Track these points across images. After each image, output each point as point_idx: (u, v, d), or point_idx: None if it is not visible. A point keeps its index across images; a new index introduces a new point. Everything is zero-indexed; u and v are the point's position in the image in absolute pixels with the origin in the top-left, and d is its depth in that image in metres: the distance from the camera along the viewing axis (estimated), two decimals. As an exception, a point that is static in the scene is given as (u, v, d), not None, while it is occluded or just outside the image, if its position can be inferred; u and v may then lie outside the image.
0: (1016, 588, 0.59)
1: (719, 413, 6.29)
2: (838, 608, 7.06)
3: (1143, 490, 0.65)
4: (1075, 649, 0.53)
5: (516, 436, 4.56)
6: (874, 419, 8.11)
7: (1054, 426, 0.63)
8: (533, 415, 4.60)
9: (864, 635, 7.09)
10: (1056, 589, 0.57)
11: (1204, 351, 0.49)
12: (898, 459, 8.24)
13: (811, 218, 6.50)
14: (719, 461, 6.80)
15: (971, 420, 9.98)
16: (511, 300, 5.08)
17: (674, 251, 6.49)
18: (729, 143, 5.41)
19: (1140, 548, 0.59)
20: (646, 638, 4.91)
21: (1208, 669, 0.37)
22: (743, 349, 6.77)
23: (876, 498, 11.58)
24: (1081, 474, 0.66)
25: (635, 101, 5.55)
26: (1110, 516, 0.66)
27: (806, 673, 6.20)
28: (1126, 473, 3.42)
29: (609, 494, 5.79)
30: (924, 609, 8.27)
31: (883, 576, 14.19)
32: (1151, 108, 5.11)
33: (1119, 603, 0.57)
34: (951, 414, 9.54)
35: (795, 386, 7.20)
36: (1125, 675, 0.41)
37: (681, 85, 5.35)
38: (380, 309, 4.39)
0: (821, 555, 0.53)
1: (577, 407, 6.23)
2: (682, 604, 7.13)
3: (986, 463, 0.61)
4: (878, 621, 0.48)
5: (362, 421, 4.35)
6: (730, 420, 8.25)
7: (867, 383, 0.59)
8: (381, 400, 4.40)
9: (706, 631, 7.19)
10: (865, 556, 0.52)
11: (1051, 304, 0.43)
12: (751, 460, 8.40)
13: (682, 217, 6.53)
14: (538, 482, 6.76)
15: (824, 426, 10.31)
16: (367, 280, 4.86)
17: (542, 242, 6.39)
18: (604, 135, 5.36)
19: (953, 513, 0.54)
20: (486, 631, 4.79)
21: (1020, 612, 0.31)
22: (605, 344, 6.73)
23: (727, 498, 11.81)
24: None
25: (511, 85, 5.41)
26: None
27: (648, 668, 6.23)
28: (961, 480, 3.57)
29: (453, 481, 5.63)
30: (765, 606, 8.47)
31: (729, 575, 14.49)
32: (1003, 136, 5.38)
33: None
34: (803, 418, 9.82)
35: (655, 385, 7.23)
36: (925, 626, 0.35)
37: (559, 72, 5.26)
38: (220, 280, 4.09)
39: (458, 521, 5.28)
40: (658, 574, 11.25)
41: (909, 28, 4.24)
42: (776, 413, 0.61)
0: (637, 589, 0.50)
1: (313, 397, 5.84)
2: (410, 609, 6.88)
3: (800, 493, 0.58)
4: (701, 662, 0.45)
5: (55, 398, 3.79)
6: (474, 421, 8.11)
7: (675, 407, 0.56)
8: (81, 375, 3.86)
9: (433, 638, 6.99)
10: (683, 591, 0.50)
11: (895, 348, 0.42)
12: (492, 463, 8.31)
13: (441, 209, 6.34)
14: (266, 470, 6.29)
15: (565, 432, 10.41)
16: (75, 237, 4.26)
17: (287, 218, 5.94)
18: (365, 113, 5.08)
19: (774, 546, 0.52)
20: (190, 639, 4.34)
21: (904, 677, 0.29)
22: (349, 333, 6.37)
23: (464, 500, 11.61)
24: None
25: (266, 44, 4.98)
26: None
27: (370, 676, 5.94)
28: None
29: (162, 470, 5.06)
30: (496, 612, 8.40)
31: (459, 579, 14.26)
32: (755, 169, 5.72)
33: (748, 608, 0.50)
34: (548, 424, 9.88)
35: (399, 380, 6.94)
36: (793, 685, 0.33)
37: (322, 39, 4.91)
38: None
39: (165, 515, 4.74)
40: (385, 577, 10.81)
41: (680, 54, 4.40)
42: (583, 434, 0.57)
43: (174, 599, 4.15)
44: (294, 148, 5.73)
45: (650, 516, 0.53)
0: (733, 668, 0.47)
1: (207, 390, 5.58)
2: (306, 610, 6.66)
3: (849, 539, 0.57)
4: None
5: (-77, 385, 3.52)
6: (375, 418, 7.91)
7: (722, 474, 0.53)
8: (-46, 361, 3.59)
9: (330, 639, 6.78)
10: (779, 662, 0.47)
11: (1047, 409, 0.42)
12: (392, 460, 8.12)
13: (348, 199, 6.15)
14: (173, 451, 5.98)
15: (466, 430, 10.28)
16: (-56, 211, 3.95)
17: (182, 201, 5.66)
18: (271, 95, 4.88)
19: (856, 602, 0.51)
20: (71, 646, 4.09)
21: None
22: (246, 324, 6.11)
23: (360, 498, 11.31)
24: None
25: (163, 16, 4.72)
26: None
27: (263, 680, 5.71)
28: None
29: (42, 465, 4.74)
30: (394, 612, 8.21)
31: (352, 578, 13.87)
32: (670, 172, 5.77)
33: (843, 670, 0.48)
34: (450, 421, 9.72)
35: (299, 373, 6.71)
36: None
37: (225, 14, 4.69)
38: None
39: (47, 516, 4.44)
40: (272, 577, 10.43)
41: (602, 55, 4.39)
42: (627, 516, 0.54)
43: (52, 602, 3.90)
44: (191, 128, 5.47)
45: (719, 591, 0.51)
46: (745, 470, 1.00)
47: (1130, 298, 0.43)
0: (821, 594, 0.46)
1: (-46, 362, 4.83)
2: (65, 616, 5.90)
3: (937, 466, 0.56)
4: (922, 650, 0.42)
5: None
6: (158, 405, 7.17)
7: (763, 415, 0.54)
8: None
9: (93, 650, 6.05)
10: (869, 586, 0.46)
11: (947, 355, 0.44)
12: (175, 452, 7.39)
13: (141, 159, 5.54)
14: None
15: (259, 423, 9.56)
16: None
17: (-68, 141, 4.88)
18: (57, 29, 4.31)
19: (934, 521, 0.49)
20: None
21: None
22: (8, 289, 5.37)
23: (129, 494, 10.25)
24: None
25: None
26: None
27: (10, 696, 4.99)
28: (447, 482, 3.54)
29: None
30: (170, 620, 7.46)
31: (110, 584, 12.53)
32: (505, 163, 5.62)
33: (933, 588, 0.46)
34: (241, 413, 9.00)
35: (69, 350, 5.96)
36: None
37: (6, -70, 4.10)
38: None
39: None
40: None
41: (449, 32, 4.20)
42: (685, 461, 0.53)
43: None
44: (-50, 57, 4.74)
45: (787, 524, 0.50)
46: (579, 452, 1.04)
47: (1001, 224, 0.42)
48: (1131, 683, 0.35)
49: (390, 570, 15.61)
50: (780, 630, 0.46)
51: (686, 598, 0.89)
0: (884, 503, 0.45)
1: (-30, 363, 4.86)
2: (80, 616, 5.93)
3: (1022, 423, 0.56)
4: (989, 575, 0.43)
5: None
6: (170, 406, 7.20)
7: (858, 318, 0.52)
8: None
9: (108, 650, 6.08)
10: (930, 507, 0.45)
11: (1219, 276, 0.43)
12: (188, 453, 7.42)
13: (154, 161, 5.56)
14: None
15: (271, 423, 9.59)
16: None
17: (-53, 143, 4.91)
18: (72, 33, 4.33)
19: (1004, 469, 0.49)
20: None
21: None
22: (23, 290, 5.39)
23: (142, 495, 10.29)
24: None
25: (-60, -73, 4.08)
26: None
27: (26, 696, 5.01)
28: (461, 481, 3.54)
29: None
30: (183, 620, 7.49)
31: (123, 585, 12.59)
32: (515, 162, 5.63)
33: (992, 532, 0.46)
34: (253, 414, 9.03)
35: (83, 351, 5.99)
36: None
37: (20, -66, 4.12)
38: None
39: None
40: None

* **Exercise requirements**: Of all the entries above, output exactly the lines between the one holding "13: (811, 218, 6.50)" and the one holding "24: (1081, 474, 0.66)", inclusive.

* **Problem solution**:
13: (811, 218, 6.50)
14: (719, 461, 6.80)
15: (971, 420, 9.98)
16: (511, 300, 5.08)
17: (674, 251, 6.49)
18: (729, 143, 5.41)
19: (1140, 548, 0.59)
20: (646, 638, 4.91)
21: (1208, 669, 0.37)
22: (743, 349, 6.77)
23: (876, 498, 11.58)
24: (1081, 474, 0.66)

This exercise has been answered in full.